Denominational bishops in the United States represent the continuity and catholicity of the church in an increasingly congregational climate. The congregation is where baptism, confirmation, conversion, mission, discipleship and hospitality happen. It is often the voice for justice in a community.
But in our polity, the congregation alone is not enough. It is a necessary but insufficient expression of lived Christianity. United Methodists value the connection of congregations that share resources, build institutions and accomplish objectives that are beyond the capacity of even the largest and strongest of our churches on their own.
As a bishop, I have sensed a shift in our ecclesial reality. Where congregations were once called to support the denomination, the roles are now reversed; the denomination is called to support the vitality and flourishing of congregations, where intentional discipleship is practiced.
From house churches in Cuba to New Monastic communities in the United States to fresh expressions churches in Great Britain, congregations today are taking diverse forms. Amidst such change, bishops are called to interpret the need for both continuity and change and hold them in tension.

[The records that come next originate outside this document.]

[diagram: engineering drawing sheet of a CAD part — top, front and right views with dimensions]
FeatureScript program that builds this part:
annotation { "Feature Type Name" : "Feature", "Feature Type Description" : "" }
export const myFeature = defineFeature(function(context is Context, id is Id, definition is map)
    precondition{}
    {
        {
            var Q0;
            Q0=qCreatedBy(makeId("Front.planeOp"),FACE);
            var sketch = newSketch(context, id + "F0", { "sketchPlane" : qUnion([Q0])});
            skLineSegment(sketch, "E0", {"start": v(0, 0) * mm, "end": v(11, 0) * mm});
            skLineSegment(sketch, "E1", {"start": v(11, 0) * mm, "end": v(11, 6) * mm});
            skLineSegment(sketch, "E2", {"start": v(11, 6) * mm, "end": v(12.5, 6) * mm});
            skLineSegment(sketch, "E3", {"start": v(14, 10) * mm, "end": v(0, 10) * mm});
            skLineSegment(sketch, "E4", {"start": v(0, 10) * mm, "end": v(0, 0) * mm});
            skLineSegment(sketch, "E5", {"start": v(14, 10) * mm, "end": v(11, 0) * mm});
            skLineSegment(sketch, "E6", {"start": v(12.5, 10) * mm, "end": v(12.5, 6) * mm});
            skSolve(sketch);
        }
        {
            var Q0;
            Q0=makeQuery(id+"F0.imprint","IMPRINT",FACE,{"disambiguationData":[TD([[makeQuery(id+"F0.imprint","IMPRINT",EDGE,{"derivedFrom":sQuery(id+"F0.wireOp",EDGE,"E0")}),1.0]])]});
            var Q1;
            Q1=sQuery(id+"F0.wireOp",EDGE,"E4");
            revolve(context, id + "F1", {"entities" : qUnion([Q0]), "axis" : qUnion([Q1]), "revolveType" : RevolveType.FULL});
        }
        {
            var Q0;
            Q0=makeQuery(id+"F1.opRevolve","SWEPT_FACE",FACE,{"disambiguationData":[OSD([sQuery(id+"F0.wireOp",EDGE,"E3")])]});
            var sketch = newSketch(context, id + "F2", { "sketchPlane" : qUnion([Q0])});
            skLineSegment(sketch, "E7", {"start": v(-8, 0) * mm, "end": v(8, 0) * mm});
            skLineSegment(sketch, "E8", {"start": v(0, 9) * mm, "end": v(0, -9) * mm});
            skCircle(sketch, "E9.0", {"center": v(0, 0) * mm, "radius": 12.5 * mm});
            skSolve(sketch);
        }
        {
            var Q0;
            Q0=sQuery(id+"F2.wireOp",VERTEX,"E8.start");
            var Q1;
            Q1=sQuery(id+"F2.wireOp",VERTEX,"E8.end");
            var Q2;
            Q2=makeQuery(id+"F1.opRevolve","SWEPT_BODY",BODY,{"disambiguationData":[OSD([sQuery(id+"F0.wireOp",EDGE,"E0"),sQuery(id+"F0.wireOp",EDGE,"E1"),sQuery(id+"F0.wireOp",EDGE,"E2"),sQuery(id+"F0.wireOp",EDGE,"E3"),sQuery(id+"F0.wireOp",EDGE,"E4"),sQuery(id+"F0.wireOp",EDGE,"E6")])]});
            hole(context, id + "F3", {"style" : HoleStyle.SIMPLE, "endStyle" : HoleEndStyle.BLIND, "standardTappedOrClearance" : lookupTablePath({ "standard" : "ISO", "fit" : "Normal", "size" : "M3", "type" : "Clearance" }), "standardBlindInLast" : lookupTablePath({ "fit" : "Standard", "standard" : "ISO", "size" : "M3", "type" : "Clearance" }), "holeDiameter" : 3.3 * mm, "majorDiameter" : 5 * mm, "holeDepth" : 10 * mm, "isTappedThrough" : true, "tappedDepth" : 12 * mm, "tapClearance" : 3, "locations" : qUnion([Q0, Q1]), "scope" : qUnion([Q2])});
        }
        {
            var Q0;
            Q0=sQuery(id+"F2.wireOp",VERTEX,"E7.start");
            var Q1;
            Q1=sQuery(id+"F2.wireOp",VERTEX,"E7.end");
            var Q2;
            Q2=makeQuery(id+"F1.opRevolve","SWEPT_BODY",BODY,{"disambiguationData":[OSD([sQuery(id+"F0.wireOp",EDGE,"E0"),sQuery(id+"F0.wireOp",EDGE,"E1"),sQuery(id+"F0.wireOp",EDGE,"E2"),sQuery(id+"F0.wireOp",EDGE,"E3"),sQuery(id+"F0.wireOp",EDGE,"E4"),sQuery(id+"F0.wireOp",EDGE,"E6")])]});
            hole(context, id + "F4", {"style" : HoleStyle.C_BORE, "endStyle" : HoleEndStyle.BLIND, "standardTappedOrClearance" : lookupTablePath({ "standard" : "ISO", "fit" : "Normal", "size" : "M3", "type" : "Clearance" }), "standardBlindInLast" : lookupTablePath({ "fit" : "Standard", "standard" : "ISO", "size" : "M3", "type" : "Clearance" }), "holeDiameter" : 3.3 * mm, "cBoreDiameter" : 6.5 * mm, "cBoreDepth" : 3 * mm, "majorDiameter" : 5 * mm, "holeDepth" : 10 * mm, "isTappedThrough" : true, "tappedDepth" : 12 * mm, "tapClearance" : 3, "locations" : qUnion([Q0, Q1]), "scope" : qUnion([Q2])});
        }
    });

If denominations still exist in the future, it will only be because of innovation and experimentation in the creation of new forms of Christianity today. This was how Wesleyans did it in England in the 18th century and how their spiritual heirs in America will do it in the 21st. The trend toward post-denominationalism is rooted in our human need to hold in tension continuity and change, the ecclesiastical call and the secret call.
And yet as bishop, I have chosen to stand in a particular place in this conversation. I value the Christian tradition in its most generously orthodox expression, even as I recognize the imperfection of polity and the slowness of institutional processes. I support the unity of the church, knowing that our culture is often rigidly polarized and that, increasingly, the center is not holding. I am committed to a disciplined life in which we are free to serve God and each other, and yet I am fully aware that the language of rights is often in conflict with the virtues of obedience and a rule of life.
As a bishop, I am called to value continuity and embrace change. It is a unique and necessary role, for the sake of both the church and its mission. In a post-denominational culture, this work is increasingly complex, and yet the challenges transcend any particular context.
In “A Failure of Nerve: Leadership in the Age of the Quick Fix,” Edwin Friedman observes: “Those who wish to disrupt leadership will always frame the problem in terms of liberty and order, while those in positions of leadership will always see the problem as one of order and chaos.”
The church’s challenge today is to navigate the path between liberty and chaos. Working together, continuity and change will take us there.